Semantic Caching for RAG
Semantic Caching Patterns
Cache LLM responses by semantic similarity - not just exact matches. Save costs and reduce latency.
Why Semantic Caching?
Traditional caching requires exact query matches. But users ask the same question in different ways:
- "How do I reset my password?"
- "I forgot my password, help"
- "Password reset instructions"
Semantic caching matches by meaning, so all three queries hit the same cached response.
Create a Cache Index
FT.CREATE idx:llm_cache ON HASH PREFIX 1 "cache:"
SCHEMA
query TAG
response TAG
embedding VECTOR HNSW 6
TYPE FLOAT32
DIM 1536
DISTANCE_METRIC COSINE
Cache Lookup Pattern
async def semantic_cache_lookup(query: str, threshold: float = 0.92):
# Embed the query
query_embedding = await get_embedding(query)
query_bytes = np.array(query_embedding, dtype=np.float32).tobytes()
# Search for similar cached queries
results = client.execute_command(
'FT.SEARCH', 'idx:llm_cache',
'*=>[KNN 1 @embedding $vec AS score]',
'PARAMS', '2', 'vec', query_bytes,
'RETURN', '2', 'response', 'score',
'DIALECT', '2'
)
if results[0] > 0:
similarity = 1 - float(results[2][3]) # Convert distance to similarity
if similarity >= threshold:
return results[2][1] # Return cached response
return None # Cache miss
Similarity Threshold Tuning
The threshold determines how similar queries must be to trigger a cache hit:
| Threshold | Behavior | Use Case |
|---|---|---|
| 0.95+ | Very strict - near-identical queries only | Legal, medical, compliance |
| 0.90-0.95 | Balanced - captures paraphrases | General Q&A;, support bots |
| 0.85-0.90 | Loose - similar topics match | Conversational AI, brainstorming |
| < 0.85 | Very loose - may return unrelated answers | Not recommended |
💡 Tip: Start with 0.92 and adjust based on your cache hit rate and answer quality.

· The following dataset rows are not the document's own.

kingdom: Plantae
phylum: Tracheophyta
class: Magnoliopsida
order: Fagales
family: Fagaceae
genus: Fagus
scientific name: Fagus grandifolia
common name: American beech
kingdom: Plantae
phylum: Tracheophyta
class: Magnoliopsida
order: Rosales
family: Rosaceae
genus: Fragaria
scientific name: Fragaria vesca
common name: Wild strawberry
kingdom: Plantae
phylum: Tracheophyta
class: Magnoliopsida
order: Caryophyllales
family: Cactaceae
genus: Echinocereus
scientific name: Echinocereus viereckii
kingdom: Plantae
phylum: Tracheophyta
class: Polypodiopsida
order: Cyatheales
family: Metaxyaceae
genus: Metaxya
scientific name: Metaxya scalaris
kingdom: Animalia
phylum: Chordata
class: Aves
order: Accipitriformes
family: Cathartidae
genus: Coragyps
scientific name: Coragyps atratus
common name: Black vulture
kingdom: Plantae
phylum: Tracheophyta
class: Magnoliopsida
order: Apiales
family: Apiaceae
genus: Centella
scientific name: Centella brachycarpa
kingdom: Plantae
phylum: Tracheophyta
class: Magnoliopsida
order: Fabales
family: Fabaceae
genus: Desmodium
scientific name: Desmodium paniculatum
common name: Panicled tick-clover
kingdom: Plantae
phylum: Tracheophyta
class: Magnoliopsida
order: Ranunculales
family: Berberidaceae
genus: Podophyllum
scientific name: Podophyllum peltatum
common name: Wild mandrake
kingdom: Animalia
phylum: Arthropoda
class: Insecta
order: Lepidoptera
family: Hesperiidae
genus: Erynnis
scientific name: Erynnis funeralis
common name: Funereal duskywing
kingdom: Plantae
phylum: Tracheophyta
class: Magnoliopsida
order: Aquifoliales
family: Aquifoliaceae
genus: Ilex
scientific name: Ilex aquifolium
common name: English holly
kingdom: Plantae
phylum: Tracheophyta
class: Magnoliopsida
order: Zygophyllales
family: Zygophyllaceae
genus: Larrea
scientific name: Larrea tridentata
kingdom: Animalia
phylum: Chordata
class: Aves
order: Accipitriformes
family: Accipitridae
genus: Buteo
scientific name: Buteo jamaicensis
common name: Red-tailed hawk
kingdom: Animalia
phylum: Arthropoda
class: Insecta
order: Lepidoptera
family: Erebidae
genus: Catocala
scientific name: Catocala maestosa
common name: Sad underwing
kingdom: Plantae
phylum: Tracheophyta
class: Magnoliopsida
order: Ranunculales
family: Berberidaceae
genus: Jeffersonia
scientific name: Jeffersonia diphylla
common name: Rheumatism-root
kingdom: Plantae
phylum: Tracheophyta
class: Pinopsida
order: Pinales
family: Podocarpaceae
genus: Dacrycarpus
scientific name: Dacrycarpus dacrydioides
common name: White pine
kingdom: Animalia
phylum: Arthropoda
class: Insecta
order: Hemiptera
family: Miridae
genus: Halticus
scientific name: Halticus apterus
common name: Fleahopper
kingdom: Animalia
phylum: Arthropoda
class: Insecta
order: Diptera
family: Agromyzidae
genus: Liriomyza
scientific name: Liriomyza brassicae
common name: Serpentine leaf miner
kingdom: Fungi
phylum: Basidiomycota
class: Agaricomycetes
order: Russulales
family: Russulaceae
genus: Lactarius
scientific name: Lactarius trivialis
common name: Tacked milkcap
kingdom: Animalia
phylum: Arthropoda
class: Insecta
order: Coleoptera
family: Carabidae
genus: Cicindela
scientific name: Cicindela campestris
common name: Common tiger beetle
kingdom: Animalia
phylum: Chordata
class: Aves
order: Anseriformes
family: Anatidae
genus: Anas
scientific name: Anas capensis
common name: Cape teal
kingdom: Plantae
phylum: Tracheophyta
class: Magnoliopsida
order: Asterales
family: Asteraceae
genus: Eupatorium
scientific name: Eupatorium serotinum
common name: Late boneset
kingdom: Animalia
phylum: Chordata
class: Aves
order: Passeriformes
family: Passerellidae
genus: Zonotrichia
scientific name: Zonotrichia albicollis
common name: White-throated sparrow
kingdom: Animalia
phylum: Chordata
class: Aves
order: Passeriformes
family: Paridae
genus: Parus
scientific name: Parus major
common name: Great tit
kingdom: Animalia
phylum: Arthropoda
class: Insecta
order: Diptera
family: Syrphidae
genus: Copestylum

Monitor false positives closely.
TTL Strategies
Different content needs different cache lifetimes:
# Store with TTL
def cache_response(query, response, ttl_seconds=3600):
key = f"cache:{hash(query)[:16]}"
embedding = get_embedding(query)
client.hset(key, mapping={
"query": query,
"response": response,
"embedding": np.array(embedding, dtype=np.float32).tobytes()
})
client.expire(key, ttl_seconds)
# Different TTLs by content type
TTL_CONFIG = {
"factual": 86400, # 24 hours - stable facts
"news": 3600, # 1 hour - current events
"weather": 1800, # 30 min - frequently changes
"stock": 60, # 1 min - real-time data
}
Complete Caching Class
class SemanticCache:
def __init__(self, threshold=0.92, default_ttl=3600):
self.client = valkey.Valkey(decode_responses=False)
self.threshold = threshold
self.default_ttl = default_ttl
self._create_index()
def _create_index(self):
try:
self.client.execute_command(
'FT.CREATE', 'idx:cache',
'ON', 'HASH', 'PREFIX', '1', 'cache:',
'SCHEMA',
'query', 'TAG',
'response', 'TAG',
'embedding', 'VECTOR', 'HNSW', '6',
'TYPE', 'FLOAT32',
'DIM', '1536',
'DISTANCE_METRIC', 'COSINE'
)
except:
pass
async def get(self, query: str) -> str | None:
emb = await get_embedding(query)
vec = np.array(emb, dtype=np.float32).tobytes()
results = self.client.execute_command(
'FT.SEARCH', 'idx:cache',
'*=>[KNN 1 @embedding $v AS s]',
'PARAMS', '2', 'v', vec,
'DIALECT', '2'
)
if results[0] > 0 and (1 - float(results[2][3])) >= self.threshold:
return results[2][1].decode()
return None
async def set(self, query: str, response: str, ttl: int = None):
key = f"cache:{hashlib.sha256(query.encode()).hexdigest()[:16]}"
emb = await get_embedding(query)
self.client.hset(key, mapping={
"query": query,
"response": response,
"embedding": np.array(emb, dtype=np.float32).tobytes()
})
self.client.expire(key, ttl or self.default_ttl)
⚠️ Watch out: Semantic caching can return cached answers for queries that seem similar but need different responses. Always validate with real user queries before production.